Circuit Judge George Mitchell of Eupora died April 19
April 19, 2022
Circuit Judge George M. Mitchell Jr. of Eupora died on Tuesday, April 19, at a hospital in Northport, Ala., after surgery on April 18. He was 77.
Funeral arrangements are incomplete. Oliver Funeral Home in Eupora is handling arrangements. Interment is expected to be at North Mississippi Veterans Memorial Cemetery in Kilmichael.
Judge Mitchell served for more than six years as a state Circuit Judge of the Fifth Circuit Court District that includes Attala, Carroll, Choctaw, Grenada, Montgomery, Webster, and Winston counties. He was appointed to a vacancy on the court and took office Jan. 1, 2016. He was elected in November 2016 and re-elected in November 2018.
Gov. Tate Reeves is expected to appoint a judge to the unexpired term, which will end in December.
Judge Mitchell was unopposed in the non-partisan general election scheduled for Nov. 8. The candidate qualifying deadline passed on Feb. 1. Mississippi’s election statute regarding the death of the sole qualified judicial candidate, Mississippi Code Section 23-15-977 (4) says:
“If only one (1) person files his or her intent to be a candidate for a judicial office and that person later dies, resigns or is otherwise disqualified from holding the judicial office after the deadline provided for in subsection (1) of this section but more than seventy (70) days before the date of the general election, the Governor, upon notification of the death, resignation or disqualification of the person, shall issue a proclamation authorizing candidates to file their intent to be a candidate for that judicial office for a period of not less than seven (7) nor more than ten (10) days from the date of the proclamation.”
Senior Circuit Judge Joseph Loper of Ackerman worked closely with Judge Mitchell. Judge Loper said, “I’m just heartbroken by the news.”
Judge Loper said, “His entire life was one of service. He retired as a Brigadier General in the Mississippi Air National Guard. He was at an age when most men would have thought about retiring, but he had a desire to continue service to the public. He was a dedicated public servant all of his life.”
Judge Loper said he and Judge Mitchell consulted often about matters in the seven-county district. Judge Mitchell arrived at work early and stayed late. “He was a very hard worker, just a real workhorse.”

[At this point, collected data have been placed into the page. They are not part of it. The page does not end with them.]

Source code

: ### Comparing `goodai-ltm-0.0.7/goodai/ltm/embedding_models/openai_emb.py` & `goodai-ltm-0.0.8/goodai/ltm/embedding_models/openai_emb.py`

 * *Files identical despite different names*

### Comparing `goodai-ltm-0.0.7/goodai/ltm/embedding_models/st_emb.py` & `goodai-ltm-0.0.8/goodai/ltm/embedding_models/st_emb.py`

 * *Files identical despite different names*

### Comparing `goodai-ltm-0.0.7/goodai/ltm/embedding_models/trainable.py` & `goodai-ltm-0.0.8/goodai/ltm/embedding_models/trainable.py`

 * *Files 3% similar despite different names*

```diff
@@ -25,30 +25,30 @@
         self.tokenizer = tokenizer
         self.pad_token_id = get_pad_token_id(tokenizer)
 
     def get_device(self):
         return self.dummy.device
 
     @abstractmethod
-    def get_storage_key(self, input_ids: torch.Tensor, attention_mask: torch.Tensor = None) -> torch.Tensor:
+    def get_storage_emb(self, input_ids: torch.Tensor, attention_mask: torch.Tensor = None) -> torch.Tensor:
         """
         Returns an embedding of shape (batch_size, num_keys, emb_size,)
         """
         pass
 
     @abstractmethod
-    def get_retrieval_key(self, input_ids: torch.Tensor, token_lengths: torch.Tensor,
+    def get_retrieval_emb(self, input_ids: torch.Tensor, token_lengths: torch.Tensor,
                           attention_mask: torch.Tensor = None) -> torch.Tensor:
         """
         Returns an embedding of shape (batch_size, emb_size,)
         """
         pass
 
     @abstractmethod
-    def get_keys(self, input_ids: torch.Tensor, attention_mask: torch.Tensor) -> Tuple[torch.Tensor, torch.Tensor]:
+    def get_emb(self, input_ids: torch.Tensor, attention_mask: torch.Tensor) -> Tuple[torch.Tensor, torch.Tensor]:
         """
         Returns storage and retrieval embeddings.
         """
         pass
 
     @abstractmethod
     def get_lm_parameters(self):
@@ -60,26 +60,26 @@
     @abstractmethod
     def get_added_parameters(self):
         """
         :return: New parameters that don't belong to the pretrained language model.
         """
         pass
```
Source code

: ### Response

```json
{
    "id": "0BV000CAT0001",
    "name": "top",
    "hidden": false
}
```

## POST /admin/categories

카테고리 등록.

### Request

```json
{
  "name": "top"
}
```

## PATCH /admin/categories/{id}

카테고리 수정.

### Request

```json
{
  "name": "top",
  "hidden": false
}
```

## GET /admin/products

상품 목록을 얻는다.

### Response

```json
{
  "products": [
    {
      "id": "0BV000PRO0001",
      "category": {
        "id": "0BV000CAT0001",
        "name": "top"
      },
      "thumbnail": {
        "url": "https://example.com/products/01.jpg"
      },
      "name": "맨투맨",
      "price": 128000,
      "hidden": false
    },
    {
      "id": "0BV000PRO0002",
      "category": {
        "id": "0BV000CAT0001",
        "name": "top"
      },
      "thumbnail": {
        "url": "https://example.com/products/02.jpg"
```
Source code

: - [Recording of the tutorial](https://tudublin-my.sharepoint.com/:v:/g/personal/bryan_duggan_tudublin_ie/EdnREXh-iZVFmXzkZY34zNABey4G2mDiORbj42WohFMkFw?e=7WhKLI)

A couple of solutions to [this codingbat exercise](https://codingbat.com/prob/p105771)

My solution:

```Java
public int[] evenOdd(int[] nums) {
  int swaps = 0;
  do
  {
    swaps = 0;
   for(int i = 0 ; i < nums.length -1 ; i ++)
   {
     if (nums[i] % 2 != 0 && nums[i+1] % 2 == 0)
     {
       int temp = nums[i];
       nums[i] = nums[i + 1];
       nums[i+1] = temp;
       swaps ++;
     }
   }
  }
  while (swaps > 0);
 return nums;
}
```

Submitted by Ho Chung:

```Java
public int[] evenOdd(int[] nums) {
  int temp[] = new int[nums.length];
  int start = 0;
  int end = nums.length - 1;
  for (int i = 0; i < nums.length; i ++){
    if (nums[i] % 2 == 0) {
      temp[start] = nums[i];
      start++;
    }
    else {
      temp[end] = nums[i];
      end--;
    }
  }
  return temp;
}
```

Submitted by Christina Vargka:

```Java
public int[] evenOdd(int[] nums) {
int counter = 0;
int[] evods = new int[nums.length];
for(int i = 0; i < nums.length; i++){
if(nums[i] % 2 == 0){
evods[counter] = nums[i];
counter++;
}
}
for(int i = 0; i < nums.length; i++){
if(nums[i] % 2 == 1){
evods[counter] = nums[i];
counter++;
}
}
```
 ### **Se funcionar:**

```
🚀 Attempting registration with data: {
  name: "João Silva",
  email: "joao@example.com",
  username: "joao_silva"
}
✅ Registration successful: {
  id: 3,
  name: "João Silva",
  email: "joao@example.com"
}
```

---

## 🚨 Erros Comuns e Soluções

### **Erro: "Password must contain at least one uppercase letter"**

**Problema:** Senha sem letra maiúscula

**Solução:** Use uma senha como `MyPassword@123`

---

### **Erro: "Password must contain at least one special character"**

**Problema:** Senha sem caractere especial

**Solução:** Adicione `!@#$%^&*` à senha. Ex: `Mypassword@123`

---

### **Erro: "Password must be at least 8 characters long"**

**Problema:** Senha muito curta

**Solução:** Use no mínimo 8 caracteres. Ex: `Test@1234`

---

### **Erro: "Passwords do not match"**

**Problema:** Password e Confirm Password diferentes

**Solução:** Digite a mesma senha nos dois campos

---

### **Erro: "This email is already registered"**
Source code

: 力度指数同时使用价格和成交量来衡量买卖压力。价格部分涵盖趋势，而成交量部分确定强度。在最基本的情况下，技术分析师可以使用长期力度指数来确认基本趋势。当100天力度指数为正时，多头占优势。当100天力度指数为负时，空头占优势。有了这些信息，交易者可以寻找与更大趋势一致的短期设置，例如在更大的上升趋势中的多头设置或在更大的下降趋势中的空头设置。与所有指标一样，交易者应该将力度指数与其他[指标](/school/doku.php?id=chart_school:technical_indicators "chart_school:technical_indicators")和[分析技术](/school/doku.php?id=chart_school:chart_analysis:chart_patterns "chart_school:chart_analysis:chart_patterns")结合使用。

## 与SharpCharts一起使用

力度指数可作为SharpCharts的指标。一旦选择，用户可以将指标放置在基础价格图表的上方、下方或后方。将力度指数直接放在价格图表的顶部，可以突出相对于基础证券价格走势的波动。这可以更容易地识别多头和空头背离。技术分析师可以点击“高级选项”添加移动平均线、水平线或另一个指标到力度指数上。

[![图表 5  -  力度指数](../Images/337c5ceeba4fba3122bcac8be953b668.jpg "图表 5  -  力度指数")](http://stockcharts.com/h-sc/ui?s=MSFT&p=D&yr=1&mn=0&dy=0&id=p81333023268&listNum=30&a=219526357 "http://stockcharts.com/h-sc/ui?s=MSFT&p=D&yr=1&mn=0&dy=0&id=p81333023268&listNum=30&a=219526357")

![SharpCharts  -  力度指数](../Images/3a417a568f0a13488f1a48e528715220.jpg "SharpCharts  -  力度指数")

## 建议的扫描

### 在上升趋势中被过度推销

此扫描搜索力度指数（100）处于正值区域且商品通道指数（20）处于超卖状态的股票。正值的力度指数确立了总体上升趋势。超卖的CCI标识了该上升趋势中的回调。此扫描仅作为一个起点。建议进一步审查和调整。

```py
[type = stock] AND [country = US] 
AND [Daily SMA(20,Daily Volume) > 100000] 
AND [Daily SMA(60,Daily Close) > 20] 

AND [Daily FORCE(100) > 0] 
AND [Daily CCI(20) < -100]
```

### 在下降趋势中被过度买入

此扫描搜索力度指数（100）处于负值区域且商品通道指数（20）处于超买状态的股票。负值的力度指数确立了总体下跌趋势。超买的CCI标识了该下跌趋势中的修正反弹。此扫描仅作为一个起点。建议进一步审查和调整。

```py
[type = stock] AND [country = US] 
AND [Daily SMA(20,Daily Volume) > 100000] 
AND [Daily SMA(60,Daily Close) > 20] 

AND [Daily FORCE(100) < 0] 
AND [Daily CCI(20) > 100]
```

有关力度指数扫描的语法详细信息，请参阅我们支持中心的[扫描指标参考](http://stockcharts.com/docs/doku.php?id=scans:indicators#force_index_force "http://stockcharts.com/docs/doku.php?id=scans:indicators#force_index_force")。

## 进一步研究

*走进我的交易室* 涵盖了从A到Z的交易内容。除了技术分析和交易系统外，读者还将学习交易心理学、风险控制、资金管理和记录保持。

Under a gruff exterior was a kindhearted soul, Judge Loper said. “He did a lot of things for a lot of people.”
Former Mississippi Supreme Court Chief Justice Bill Waller Jr., like Judge Mitchell, has an extensive military background, retiring at the rank of Brigadier General from the Mississippi Army National Guard. He called Judge Mitchell “the ultimate citizen soldier who sacrificed his personal time in the service of our country in the Air National Guard.”
They were friends since law school. They met in 1975 in Moot Court. “I knew then he was a tireless student of the law, a protector of ethics and a zealous advocate for justice,” Justice Waller said. “He upheld these principles as a member of the Bar and carried them with him as a Circuit Court Judge.” Justice Waller gave him the oath of office after Judge Mitchell won his first election.
A January 2013 fire destroyed the Webster County Courthouse in Walthall. Court was held in other facilities until a new courthouse was completed in 2019. Justice Waller said that Judge Mitchell called from time to time to let him know about the alternative venues that were used to keep the docket moving. “His model for hard work and open courts as a judge is one for all to emulate.”
Justice Waller said, “He loved his family and his church. His life made a difference.”
Judge Mitchell was a Vietnam War veteran with 32 years of military service. He served as a Judge Advocate in the Mississippi Air National Guard and a Judge on the Mississippi Court of Military Appeals. His many military honors included the Republic of Vietnam Gallantry Cross with Palm, the Mississippi Magnolia Cross and the Air Force Legion of Merit.
Judge Mitchell practiced law in Eupora for 32 years before his appointment to the bench. He was city attorney and city prosecuting attorney for the town of Maben and served as the Webster County School Board attorney.
He earned a bachelor’s degree in political science from Mississippi State University and a Juris Doctor from the University of Mississippi School of Law.